▸ 課題詳細:
脳神経科学東京セミナー開催の背景と目的を述べた本文を、最後の文の後から書き継いでください。

▸ 本文:

背景と目的
・本研究会は24回目の開催となります。近年はオンラインでの配信も含め、ハイブリットでの開催を実施してまいりました。新型コロナウイルスの感染も一定の終息を迎え、改めて学術の場が失われたことを実感していることと思います。現在も感染予防には配慮を重ね、慎重な開催が求められる中、それでも学術環境は少しずつが得られるようになってきています。大切なことは、学術の活動拠点を忘れず、新たな形も模索しながら、その環境を提供することが重要であると考えています。今般、令和5(2023)年9月3日(日)に、第24回脳神経科学東京セミナー(主催:運動神経科学研究会 代表:小松泰喜)を「日本大学 三軒茶屋キャンパス1号館:〒154-8513 東京都世田谷区下馬3-34-1」において開催する運びとなりました。開催方法は対面開催を基本とし、一部講師の都合もあってオンライン配信となりますが、十分な感染症対策を実施し、対面での会場開催とさせていただく予定です。

▸ 人体姿勢キーポイントデータ:
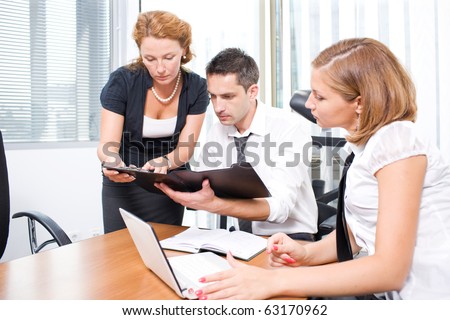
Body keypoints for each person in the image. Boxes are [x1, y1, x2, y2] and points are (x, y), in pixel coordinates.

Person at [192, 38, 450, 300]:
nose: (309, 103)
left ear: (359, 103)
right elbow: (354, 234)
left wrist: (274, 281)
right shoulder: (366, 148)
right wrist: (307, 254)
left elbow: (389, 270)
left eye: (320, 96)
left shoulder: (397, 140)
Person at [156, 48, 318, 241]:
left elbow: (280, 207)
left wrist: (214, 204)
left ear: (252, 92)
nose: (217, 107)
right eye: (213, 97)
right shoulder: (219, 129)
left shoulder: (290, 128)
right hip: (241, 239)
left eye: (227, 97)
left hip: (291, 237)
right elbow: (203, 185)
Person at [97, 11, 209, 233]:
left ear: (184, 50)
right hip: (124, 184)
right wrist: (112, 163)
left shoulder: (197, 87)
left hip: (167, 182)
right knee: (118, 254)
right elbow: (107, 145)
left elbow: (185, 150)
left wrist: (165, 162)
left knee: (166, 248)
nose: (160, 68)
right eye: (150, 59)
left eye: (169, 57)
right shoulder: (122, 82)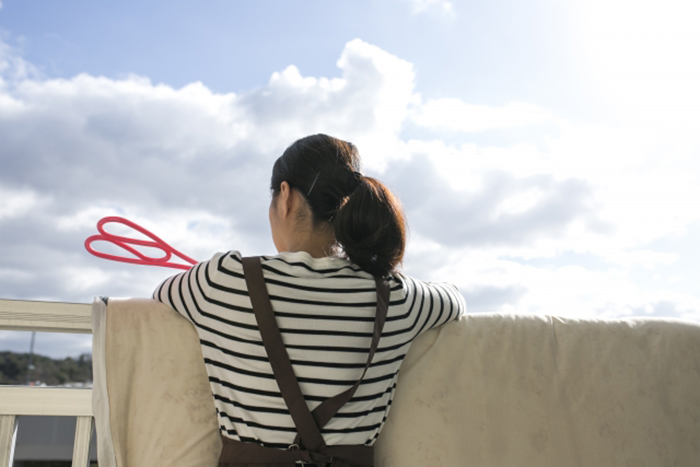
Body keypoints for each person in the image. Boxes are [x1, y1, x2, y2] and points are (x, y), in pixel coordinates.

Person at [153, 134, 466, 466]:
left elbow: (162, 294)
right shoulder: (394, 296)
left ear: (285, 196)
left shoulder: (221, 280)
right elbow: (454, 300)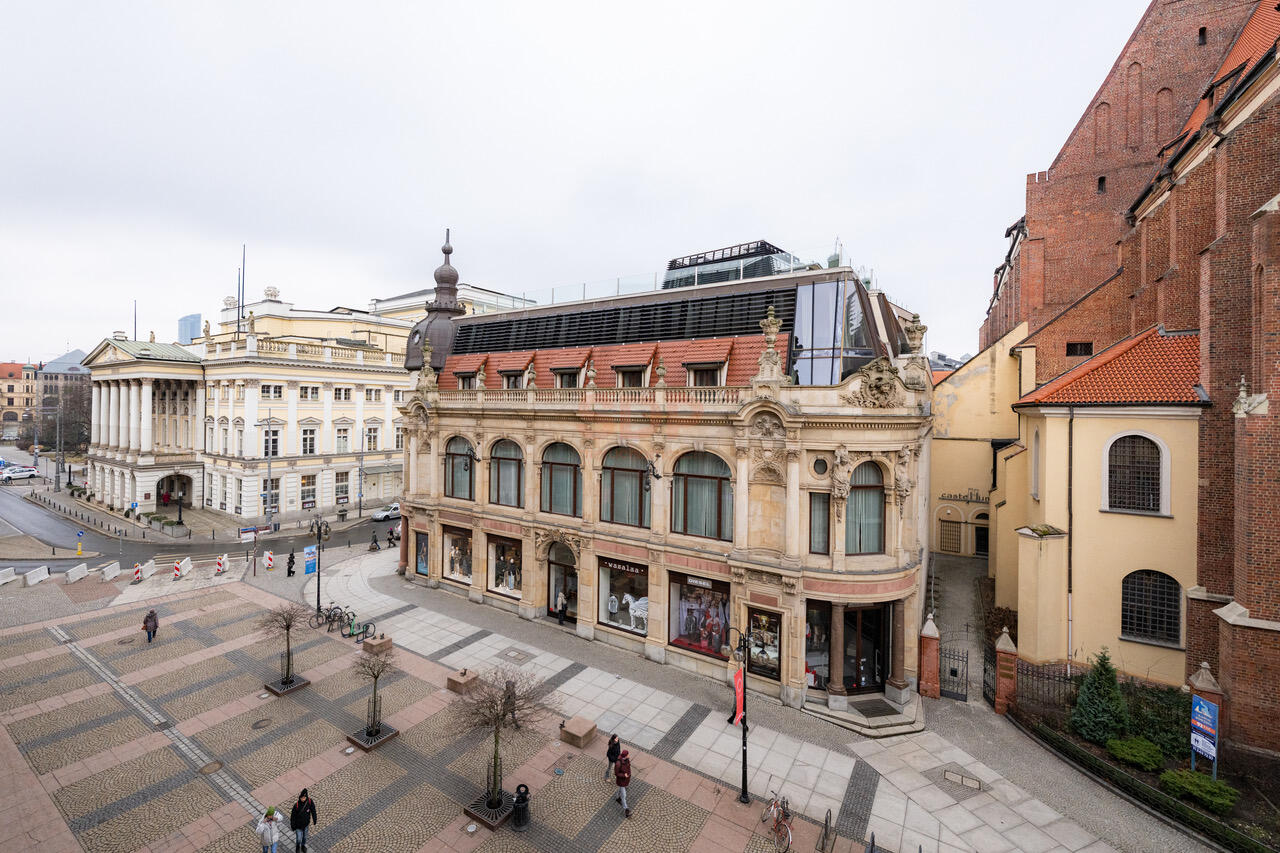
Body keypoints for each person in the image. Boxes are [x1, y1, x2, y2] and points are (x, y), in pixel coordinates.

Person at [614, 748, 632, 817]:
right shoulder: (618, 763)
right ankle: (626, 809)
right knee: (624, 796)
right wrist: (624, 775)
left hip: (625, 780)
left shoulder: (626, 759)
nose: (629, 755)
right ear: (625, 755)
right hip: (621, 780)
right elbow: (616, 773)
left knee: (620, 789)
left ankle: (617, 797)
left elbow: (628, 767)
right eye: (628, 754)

▸ 回答欄:
・また、いわゆる神経リハビリテーションとして、神経科学を基盤としたこれまでのあゆみを振り返り、臨床医学における臨床知や実践知をもとに、脳・脊髄機能を中心に目まぐるしい知見を整理したうえで、多くの研究成果と臨床効果を話題にしてきています。中でも、障害のあるアスリートの脳はニューロリハビリテーション(以下、ニューロリハ)の手本であることから、パラリンピアンを中心に、スポーツ脳科学による脳の再構築についての解説の他、身体動作のダイナミクス(身体各部の時間的変化)など、運動学習の過程を計算論として理解し、運動制御や学習に関する知識と基盤となる研究の紹介を重ねて取り上げていきます。
・神経生理学等の基礎医学、リハ医学、脳神経外科学、神経内科学、精神医学等の臨床医学、工学、社会科学など、横断的な学際領域は留まるところを知らず、重要な知見が生まれ、幅広い学問領域による障害克服に向けた変革が必要とされています。反面、リハ専門職(リハ医、理学療法士、作業療法士など)にとって職能の確立は急務であり、「臨床知を感性で終わらない」、「培った治療技術をいかに科学の本質として捉えるか」という点では、今もその学問的背景が十分ではない事実があります。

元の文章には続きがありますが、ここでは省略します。